I did that and then when i open the File column to Save and then Close the program to reboot the pc, there is no SAVE option in it, it only has CLOSE, so how do you know if the changes that were made in the Terminal program have been SAVED or not, because everytime I reboot the PC I still never get a pointer (cursor) when it gets to the desktop so it doesn't look like it has accepted the changes that I have made.
Please tell me if i'm doing this correctly or not. PLEASE show me exactly what I need to type and if the spacing between words and symbols is correct because I know that everything has to be typed EXACTLY right or the program won't accept it.
I appreciate your help,
Thanks, Jim

burntfuse 06-24-2006 08:48 PM

I don't know what's wrong with your cursor, but I do know that you don't have to save the changes you've made in the terminal - it would be like saving the changes you've made in the GUI before rebooting. ;)

terracotta 06-25-2006 03:11 AM

I don't know why your cursor is invisible either, but a couple of suggestions.

There's a utility in the GUI to change the cursor-pointer, and you can get to it without having to use the mouse. I have no idea whether changing the pointer will get you a visible one, but it's worth a try. Alt-F1 will drop down the applications menu. Slide along to System with the arrow keys, then down to Preferences, and thence to Mouse. Open the Mouse Window with ENTER. Select the Pointers tab with the right arrow key, and select a pointer. Close the window with Alt-C and reboot.

If you need to edit config files you might find gedit to be an easier text editor to use than vi. Hardened Linux users might sneer at gedit, but it's a helluva lot more user-friendly and more than adequate for straightforward edit jobs. Although it's a GUI app it can be launched from a terminal, and although the lack of a mouse pointer will be awkward, you can do everything from the drop-down menus with the usual keyboard shortcuts.

Oh yes, and if you've saved your changes in vi or gedit, there's nothing more to save when you exit the terminal. ;)

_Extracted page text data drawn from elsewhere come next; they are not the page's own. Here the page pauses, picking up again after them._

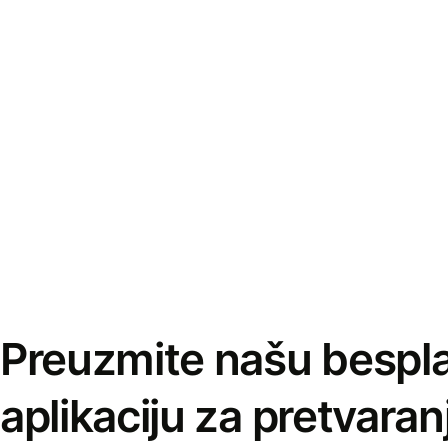
Preuzmite našu bespl
aplikaciju za pretvaran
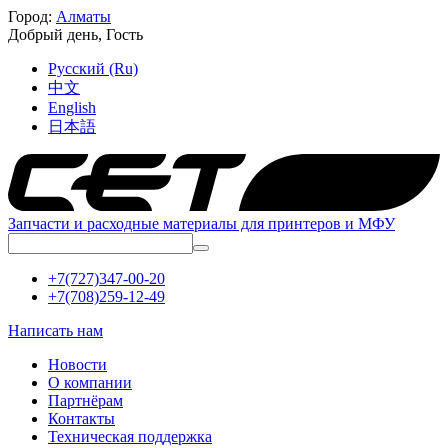
Город:
Алматы
Добрый день,
Гость
Русский (Ru)
中文
English
日本語
Запчасти и расходные материалы для принтеров и МФУ
+7(727)347-00-20
+7(708)259-12-49
Написать нам
Новости
О компании
Партнёрам
Контакты
Техническая поддержка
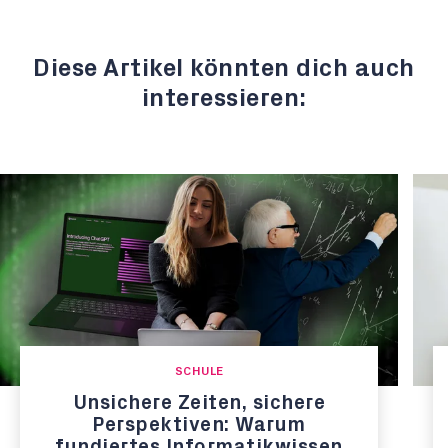
Diese Artikel könnten dich auch
interessieren:
SCHULE
Unsichere Zeiten, sichere
Perspektiven: Warum
fundiertes Informatikwissen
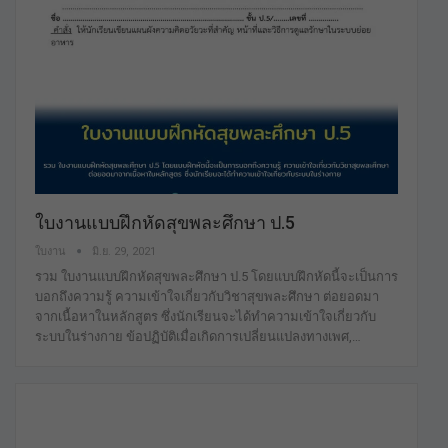
ใบงานแบบฝึกหัดสุขพละศึกษา ป.5
ใบงาน
มิ.ย. 29, 2021
รวม ใบงานแบบฝึกหัดสุขพละศึกษา ป.5 โดยแบบฝึกหัดนี้จะเป็นการ
บอกถึงความรู้ ความเข้าใจเกี่ยวกับวิชาสุขพละศึกษา ต่อยอดมา
จากเนื้อหาในหลักสูตร ซึ่งนักเรียนจะได้ทำความเข้าใจเกี่ยวกับ
ระบบในร่างกาย ข้อปฏิบัติเมื่อเกิดการเปลี่ยนแปลงทางเพศ,…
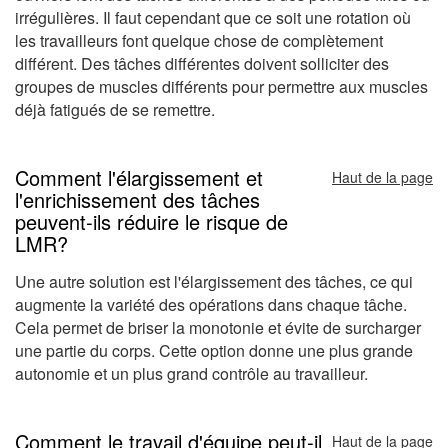
irrégulières. Il faut cependant que ce soit une rotation où
les travailleurs font quelque chose de complètement
différent. Des tâches différentes doivent solliciter des
groupes de muscles différents pour permettre aux muscles
déjà fatigués de se remettre.
Comment l'élargissement et
Haut de la page
l'enrichissement des tâches
peuvent-ils réduire le risque de
LMR?
Une autre solution est l'élargissement des tâches, ce qui
augmente la variété des opérations dans chaque tâche.
Cela permet de briser la monotonie et évite de surcharger
une partie du corps. Cette option donne une plus grande
autonomie et un plus grand contrôle au travailleur.
Comment le travail d'équipe peut-il
Haut de la page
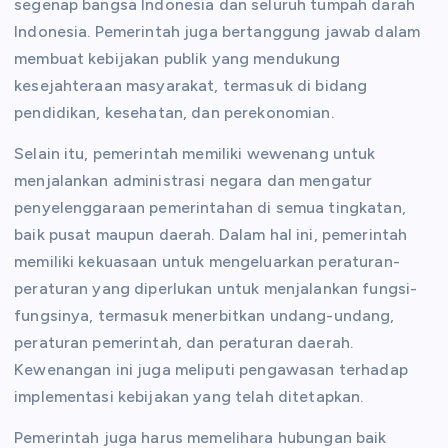
segenap bangsa Indonesia dan seluruh tumpah darah
Indonesia. Pemerintah juga bertanggung jawab dalam
membuat kebijakan publik yang mendukung
kesejahteraan masyarakat, termasuk di bidang
pendidikan, kesehatan, dan perekonomian.
Selain itu, pemerintah memiliki wewenang untuk
menjalankan administrasi negara dan mengatur
penyelenggaraan pemerintahan di semua tingkatan,
baik pusat maupun daerah. Dalam hal ini, pemerintah
memiliki kekuasaan untuk mengeluarkan peraturan-
peraturan yang diperlukan untuk menjalankan fungsi-
fungsinya, termasuk menerbitkan undang-undang,
peraturan pemerintah, dan peraturan daerah.
Kewenangan ini juga meliputi pengawasan terhadap
implementasi kebijakan yang telah ditetapkan.
Pemerintah juga harus memelihara hubungan baik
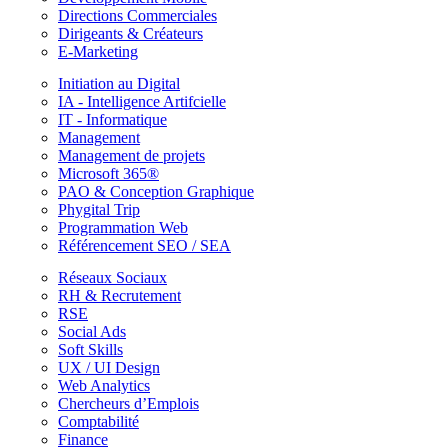
Directions Commerciales
Dirigeants & Créateurs
E-Marketing
Initiation au Digital
IA - Intelligence Artifcielle
IT - Informatique
Management
Management de projets
Microsoft 365®
PAO & Conception Graphique
Phygital Trip
Programmation Web
Référencement SEO / SEA
Réseaux Sociaux
RH & Recrutement
RSE
Social Ads
Soft Skills
UX / UI Design
Web Analytics
Chercheurs d’Emplois
Comptabilité
Finance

Edit: The $ prompt you quote suggests that you are not in a root terminal. You will not be able to save your changes unless you have su'd to root. Then you get a # prompt. I have little experience of vi, so maybe it's not telling you in an obvious way that it's not saving your changes.

And just found the invisible pointer thread. So I don't think my first suggestion will help, but I'll leave it in anyway.

BobNutfield 06-25-2006 05:38 AM

Hi

I suspect there is a bug (or possibly a corrupt install) as suggested by the following link:

http://forums.fedoraforum.org/showth...565#post486565

This same link also suggests a fix, which apparently worked in this case.

Hope this helps

Bob

burntfuse 06-25-2006 02:13 PM

If vi can't save a file because of permissions, it should print an error message instead of just exiting, but I'd suggest trying it again as root anyways.